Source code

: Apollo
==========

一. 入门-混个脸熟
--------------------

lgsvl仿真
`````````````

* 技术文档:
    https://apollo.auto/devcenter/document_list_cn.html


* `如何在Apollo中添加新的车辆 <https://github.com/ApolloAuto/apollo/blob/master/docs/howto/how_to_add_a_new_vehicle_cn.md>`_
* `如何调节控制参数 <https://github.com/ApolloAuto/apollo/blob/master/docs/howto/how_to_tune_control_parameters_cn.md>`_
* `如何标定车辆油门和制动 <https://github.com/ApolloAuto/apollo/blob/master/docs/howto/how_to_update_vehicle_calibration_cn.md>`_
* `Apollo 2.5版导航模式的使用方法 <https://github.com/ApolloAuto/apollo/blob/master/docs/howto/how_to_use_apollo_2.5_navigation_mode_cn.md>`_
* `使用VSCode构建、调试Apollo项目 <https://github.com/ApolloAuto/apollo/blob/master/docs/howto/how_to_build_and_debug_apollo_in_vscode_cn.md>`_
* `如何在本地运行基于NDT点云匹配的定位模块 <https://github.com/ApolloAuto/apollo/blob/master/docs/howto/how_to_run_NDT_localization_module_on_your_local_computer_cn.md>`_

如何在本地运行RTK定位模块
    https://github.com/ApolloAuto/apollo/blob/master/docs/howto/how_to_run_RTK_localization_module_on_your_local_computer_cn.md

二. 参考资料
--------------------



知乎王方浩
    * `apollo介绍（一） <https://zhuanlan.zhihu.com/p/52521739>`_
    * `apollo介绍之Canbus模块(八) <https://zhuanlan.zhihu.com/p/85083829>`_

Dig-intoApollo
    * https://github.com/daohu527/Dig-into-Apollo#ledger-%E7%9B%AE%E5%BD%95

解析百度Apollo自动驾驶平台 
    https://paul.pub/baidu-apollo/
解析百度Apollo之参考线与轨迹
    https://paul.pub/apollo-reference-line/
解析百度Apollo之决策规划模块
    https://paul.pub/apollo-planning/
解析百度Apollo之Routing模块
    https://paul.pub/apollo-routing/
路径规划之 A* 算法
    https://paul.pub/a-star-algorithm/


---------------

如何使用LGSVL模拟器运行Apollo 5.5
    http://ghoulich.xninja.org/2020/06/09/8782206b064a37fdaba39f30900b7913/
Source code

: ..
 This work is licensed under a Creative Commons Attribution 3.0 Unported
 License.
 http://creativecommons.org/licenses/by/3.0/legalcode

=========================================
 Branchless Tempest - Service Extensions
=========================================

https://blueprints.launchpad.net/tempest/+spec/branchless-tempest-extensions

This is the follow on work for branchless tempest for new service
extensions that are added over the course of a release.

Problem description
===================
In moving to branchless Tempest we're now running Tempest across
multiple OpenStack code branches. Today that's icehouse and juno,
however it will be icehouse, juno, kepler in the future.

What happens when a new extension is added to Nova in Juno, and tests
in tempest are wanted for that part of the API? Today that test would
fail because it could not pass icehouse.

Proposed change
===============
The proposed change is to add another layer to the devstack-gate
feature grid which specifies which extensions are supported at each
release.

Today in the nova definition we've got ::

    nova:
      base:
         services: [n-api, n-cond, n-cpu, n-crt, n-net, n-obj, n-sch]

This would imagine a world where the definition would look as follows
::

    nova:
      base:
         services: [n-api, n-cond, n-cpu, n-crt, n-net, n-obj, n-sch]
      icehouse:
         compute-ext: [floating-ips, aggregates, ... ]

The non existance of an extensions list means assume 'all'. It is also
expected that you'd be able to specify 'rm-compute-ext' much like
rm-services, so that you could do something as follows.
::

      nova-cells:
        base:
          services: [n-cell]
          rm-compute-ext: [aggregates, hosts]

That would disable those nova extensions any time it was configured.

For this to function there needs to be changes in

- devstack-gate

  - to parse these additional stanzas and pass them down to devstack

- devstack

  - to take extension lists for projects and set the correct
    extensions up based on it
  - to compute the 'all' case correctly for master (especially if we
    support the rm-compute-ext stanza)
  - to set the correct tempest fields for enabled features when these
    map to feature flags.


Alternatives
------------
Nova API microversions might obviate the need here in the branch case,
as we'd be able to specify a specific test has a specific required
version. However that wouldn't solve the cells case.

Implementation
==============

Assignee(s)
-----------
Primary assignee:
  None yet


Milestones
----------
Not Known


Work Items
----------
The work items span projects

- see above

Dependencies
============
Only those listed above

────────────────

◆ **How to complete this task**:
Each line of the entries that contains the word "pass" should be listed.

◆ **Task answer**:
fail because it could not pass icehouse.
  - to parse these additional stanzas and pass them down to devstack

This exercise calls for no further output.